* _DIRECTIVE_: Can you revise the records below so that each "nearest percent" becomes "nearest whole percent", with everything else unchanged and the pictures left out?

□ □ □ □

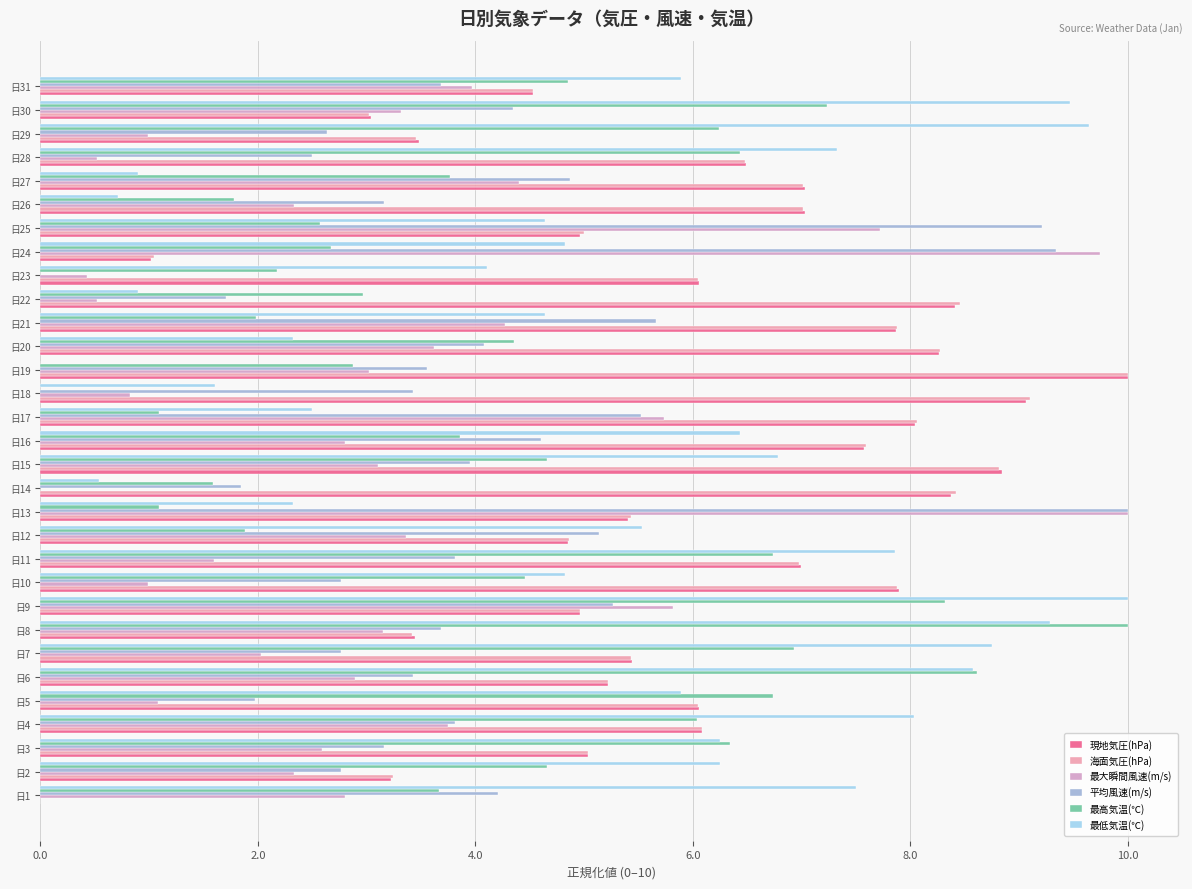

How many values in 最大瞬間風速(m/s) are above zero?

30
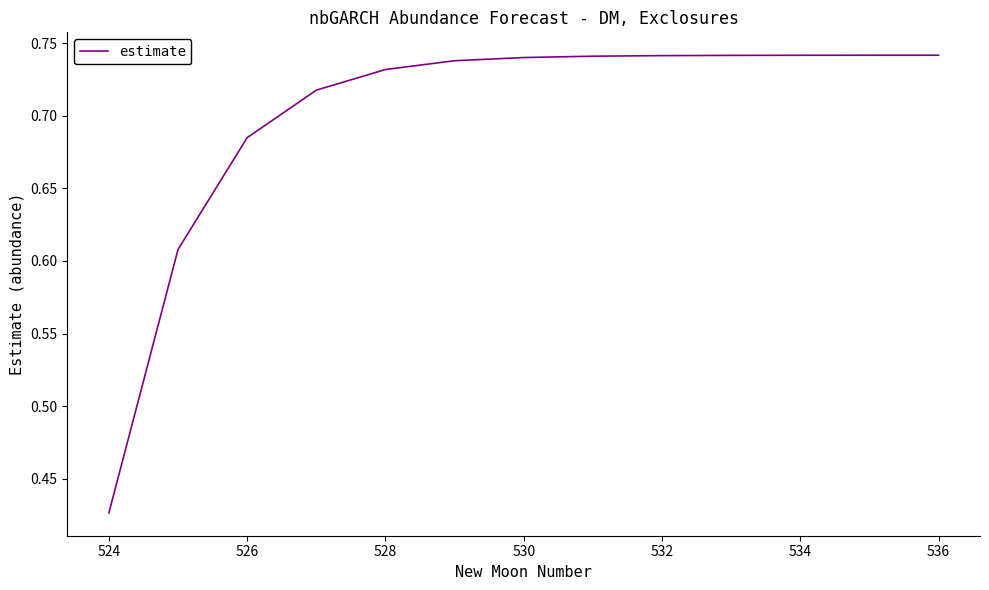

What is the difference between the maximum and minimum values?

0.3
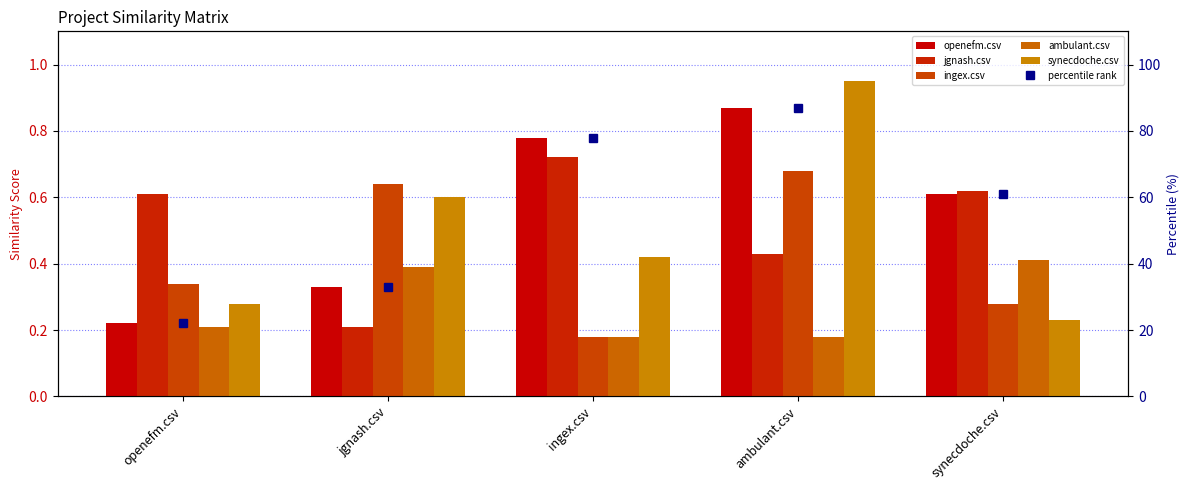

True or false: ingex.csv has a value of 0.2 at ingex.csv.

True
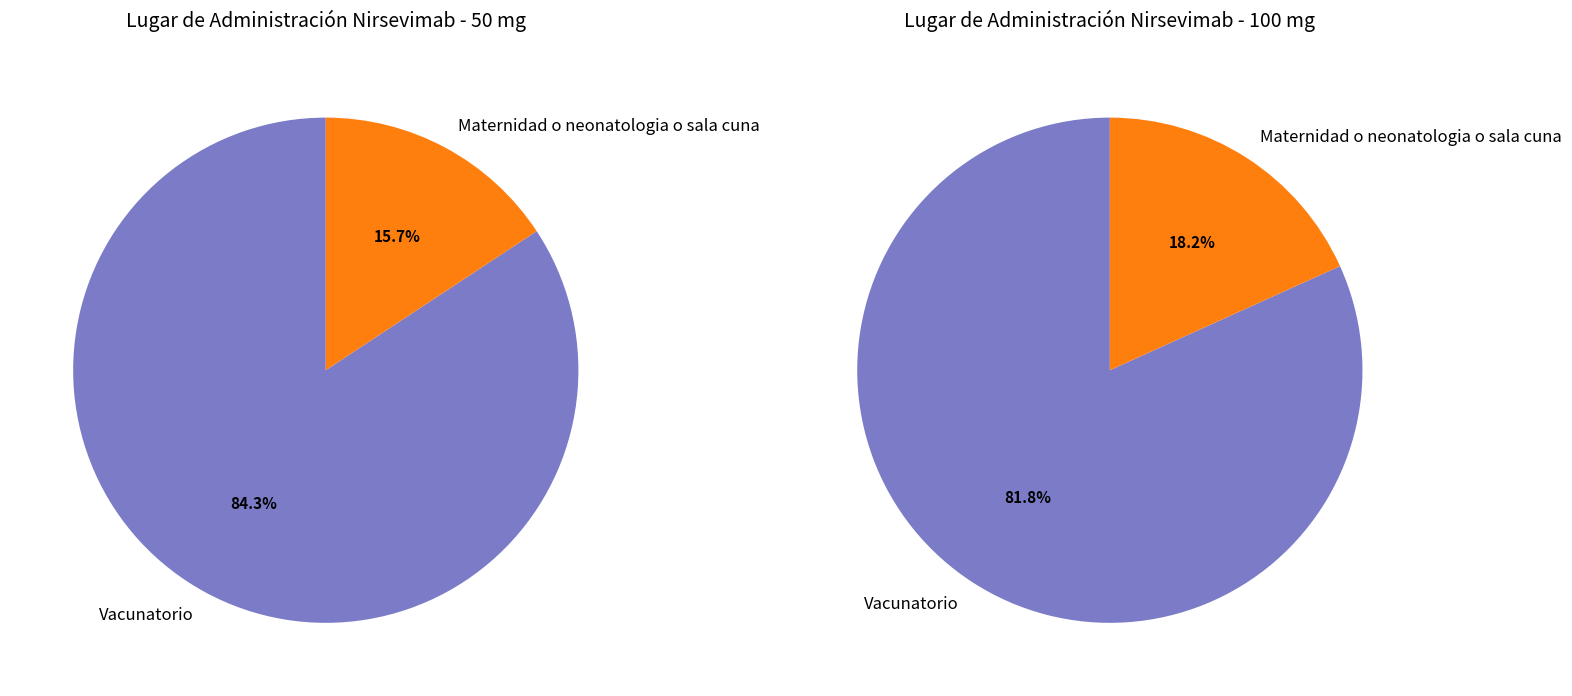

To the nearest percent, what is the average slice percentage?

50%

□ □ □ □

* _TASK ANSWER_:
How many values in 最大瞬間風速(m/s) are above zero?

30

What is the difference between the maximum and minimum values?

0.3

True or false: ingex.csv has a value of 0.2 at ingex.csv.

True

To the nearest whole percent, what is the average slice percentage?

50%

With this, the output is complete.